As the texts continued to ease my tension, Lori shared how a friend of hers, a medical tech, had shared with her the strangest things that had happened as she conducted mammograms. The winner had to do with a large chested woman and a misplaced Cheeto. As is the practice within a mammogram, the tech helped to lift the breast onto the plate. This particular day, the plate also got a side of Cheeto. The crunchy, orange-powdered treat had tucked itself away for safe keeping and during the lift, well it escaped.
There are many ways one might prepare themselves for the mammogram experience including, but not limited to, smashing your chest in a closing freezer door four or five times, having your children tap dance in steel toed boots on your chest for the duration of the birthday song, or taking one of the most sensitive areas of your body and fitting it between the panels of your garage door as it is closing. But once you arrive for your exam, the awkward choreography of making sure all extra body fat, your hair and the breath in your lungs are not going to tarnish your pictures, will prevent you from considering the pressure of that which is three dimensional being coaxed into becoming two dimensional. When your tech tells you to hold your breath, be sure to smile pretty and say “Squeeze!”
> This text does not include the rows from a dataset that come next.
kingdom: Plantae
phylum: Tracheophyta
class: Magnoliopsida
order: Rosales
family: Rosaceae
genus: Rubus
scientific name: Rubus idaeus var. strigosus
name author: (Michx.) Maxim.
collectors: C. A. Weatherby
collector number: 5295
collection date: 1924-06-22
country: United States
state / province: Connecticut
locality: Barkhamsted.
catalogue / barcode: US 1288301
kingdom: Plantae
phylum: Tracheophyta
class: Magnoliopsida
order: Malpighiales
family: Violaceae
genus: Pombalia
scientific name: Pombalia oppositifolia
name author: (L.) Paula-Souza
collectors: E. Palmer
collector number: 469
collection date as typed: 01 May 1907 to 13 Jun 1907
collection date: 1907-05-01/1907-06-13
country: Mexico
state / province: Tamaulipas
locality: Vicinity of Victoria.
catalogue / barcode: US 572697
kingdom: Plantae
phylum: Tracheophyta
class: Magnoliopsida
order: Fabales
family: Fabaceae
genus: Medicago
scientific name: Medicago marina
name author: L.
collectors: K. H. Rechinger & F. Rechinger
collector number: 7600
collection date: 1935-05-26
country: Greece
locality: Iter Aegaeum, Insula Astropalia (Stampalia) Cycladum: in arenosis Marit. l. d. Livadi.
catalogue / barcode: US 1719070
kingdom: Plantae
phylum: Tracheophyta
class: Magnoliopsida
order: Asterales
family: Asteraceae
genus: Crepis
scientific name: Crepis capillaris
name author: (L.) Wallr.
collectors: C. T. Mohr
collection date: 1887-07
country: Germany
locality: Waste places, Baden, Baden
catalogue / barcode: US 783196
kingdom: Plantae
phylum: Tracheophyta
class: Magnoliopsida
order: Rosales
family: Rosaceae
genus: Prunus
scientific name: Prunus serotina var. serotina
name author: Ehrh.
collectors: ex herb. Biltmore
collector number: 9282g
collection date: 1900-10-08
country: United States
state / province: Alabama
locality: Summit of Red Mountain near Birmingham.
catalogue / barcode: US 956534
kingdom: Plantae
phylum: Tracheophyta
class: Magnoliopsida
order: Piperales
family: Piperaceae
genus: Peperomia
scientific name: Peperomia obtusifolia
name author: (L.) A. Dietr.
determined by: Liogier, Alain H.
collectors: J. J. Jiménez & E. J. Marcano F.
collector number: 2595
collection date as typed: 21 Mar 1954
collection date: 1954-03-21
While not the most comfortable experience in the world, it is over quickly. Any discomfort is relieved knowing early detection saves lives. During this year’s exam, I was able to be seen and was out in less than 30 minutes. If you are over forty, mammograms should be an annual part of your preventative health routine. If you are of any age and you fill a lump or notice changes in your body, be an advocate for your own health. Don’t take no for an answer if you know something is not right.